Every other oil-producing country has envisaged the emerging global energy order and has been frantically diversifying its economy as a result. Brazil, the home of Petrobras, one of the world's largest multinational oil companies, is also a major oil producer. It currently produces about 2.3 million barrels daily but it has diversified aggressively into agriculture. Every year, Brazil earns a cool $300 billion from agriculture. Nigeria, which produces slightly more oil than Brazil daily, now earns about $100 billion from oil annually and virtually nothing from agriculture.

Well, the hard truth is that by 2015 when the United States would have stopped importing oil from Nigeria altogether, 14 other African countries would have joined the ranks of oil producers to complicate the glut. If our leaders do not start giving a damn immediately, many governors may soon not be able to run their government houses. I know this flagrant fact may still not move our leaders to action.

EARSHOT

American Drones For Niger, Burkina Faso

There has been an agreement between the governments of Niger Republic and the United States for the Americans to set up a base for drones in their country. Burkina Faso already has a similar agreement with the United States. The drones are expected to keep an eye on, and target, terrorists and Tuareg rebels that now litter countries like Mali, Niger, Chad, Algeria, Libya and of course, Nigeria. The drones may be successful in targeting high-profile terrorists but, as the experience in Afghanistan and Pakistan has shown, drones do not eliminate terrorists altogether.

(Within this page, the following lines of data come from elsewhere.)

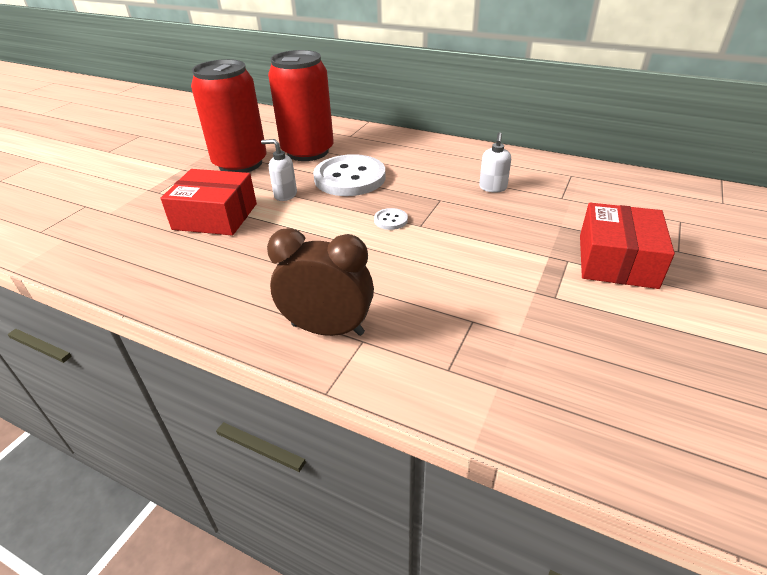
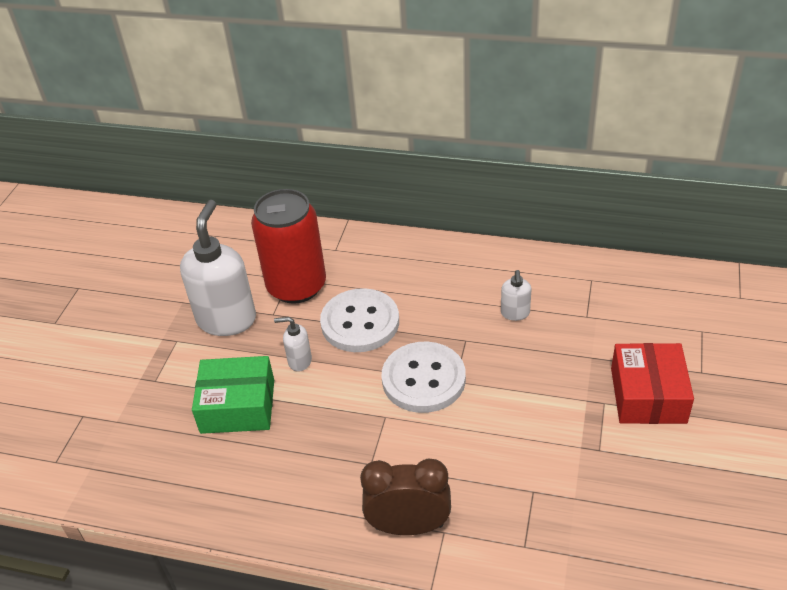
camera: 10 degrees left, 5 degrees up
red box [161,169,257,235] -> green box [192,356,274,434]
red can [191,59,267,173] -> white soap dispenser [180,200,256,336]
white button [374,208,408,230] -> white button [381,342,466,413], size x2.42

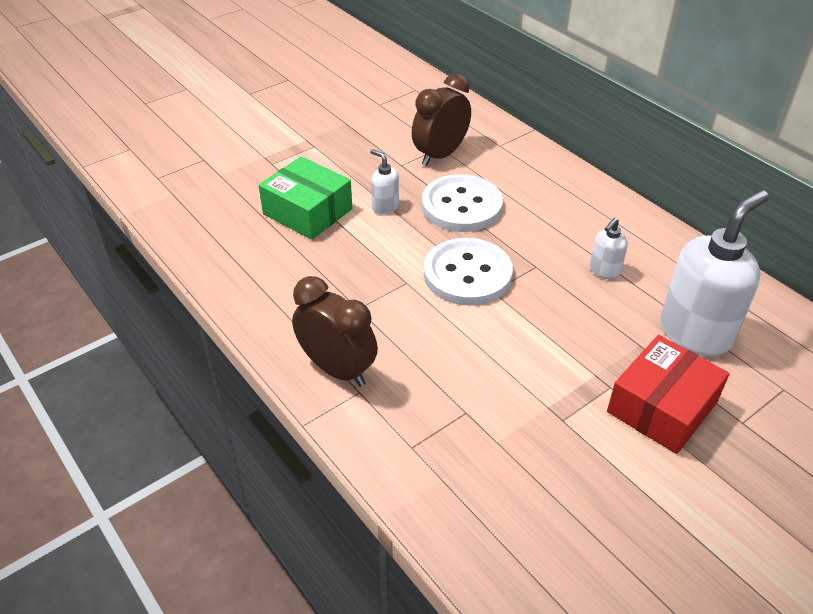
camera: 35 degrees right, 0 degrees up
white soap dispenser [180,200,256,336] -> white soap dispenser moved to [660,190,769,357]
red can [251,189,326,304] -> brown clock [412,73,471,166]

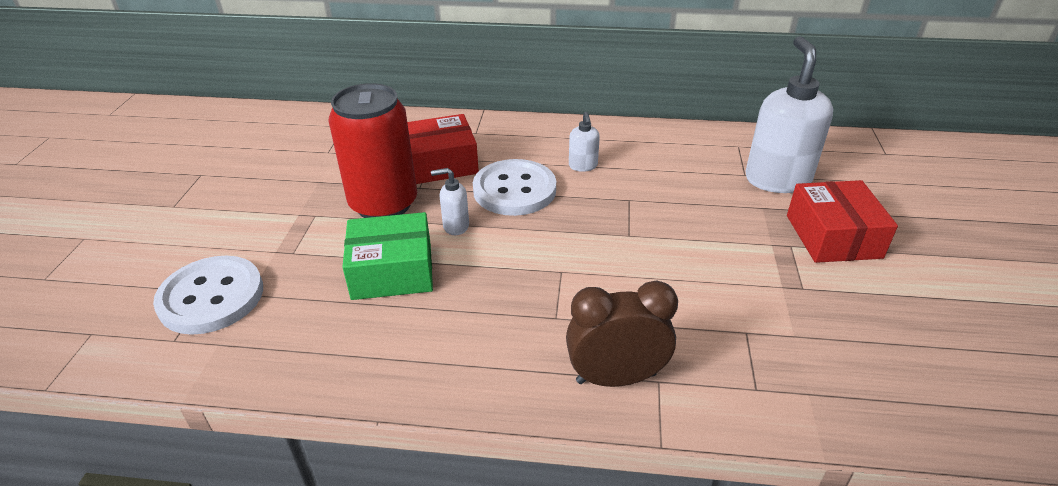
camera: 45 degrees left, 5 degrees down
brown clock [412,73,471,166] -> red box [407,114,479,184]
white button [424,238,513,305] -> white button moved to [153,256,263,335]
white soap dispenser [590,218,628,279] -> white soap dispenser moved to [569,112,600,172]
none -> red can [329,83,417,218]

But there's even a bigger concern and danger. These drones are notoriously imprecise in spite of what the Americans say of them; and if the lessons of drone activities in Afghanistan and Pakistan are a lead, then, the civilian casualties to be expected could make the collateral damage currently being experienced in Borno and Yobe states a child's play.

I hope the leaders of Mali, Niger, Chad, Burkina Faso and Nigeria - where the spying glasses of these drones will be concentrated - have given a thought to this very serious issue.